What is required:
All lines from the one with "Це презентації та" through the last are to be given again exactly as they stand in the data below, and only those.

- - - - -

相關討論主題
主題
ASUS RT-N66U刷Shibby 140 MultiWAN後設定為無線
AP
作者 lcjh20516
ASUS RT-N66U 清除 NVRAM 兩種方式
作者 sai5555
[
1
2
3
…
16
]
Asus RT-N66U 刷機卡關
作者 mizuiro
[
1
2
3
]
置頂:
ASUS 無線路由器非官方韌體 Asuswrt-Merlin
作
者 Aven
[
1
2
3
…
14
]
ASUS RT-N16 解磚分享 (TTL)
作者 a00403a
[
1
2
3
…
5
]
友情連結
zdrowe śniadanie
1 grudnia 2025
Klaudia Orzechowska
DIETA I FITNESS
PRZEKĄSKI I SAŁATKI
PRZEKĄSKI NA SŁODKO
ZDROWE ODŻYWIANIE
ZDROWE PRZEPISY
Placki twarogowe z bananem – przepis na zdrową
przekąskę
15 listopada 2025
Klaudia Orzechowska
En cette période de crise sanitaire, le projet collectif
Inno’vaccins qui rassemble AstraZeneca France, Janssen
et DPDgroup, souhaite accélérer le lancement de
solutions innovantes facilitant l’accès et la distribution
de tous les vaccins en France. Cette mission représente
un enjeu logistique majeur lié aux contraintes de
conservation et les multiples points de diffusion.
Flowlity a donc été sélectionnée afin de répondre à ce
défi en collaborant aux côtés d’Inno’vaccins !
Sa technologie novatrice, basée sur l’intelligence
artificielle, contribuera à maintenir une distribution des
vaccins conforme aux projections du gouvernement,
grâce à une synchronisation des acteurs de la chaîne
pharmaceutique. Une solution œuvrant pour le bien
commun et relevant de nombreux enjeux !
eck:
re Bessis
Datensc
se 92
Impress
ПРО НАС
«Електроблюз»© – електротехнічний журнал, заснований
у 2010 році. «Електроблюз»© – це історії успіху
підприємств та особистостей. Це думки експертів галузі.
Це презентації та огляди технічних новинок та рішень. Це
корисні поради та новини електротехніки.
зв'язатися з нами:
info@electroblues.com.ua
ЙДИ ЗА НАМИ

- - - - -

Result of the exercise:
Це презентації та огляди технічних новинок та рішень. Це
корисні поради та новини електротехніки.
зв'язатися з нами:
info@electroblues.com.ua
ЙДИ ЗА НАМИ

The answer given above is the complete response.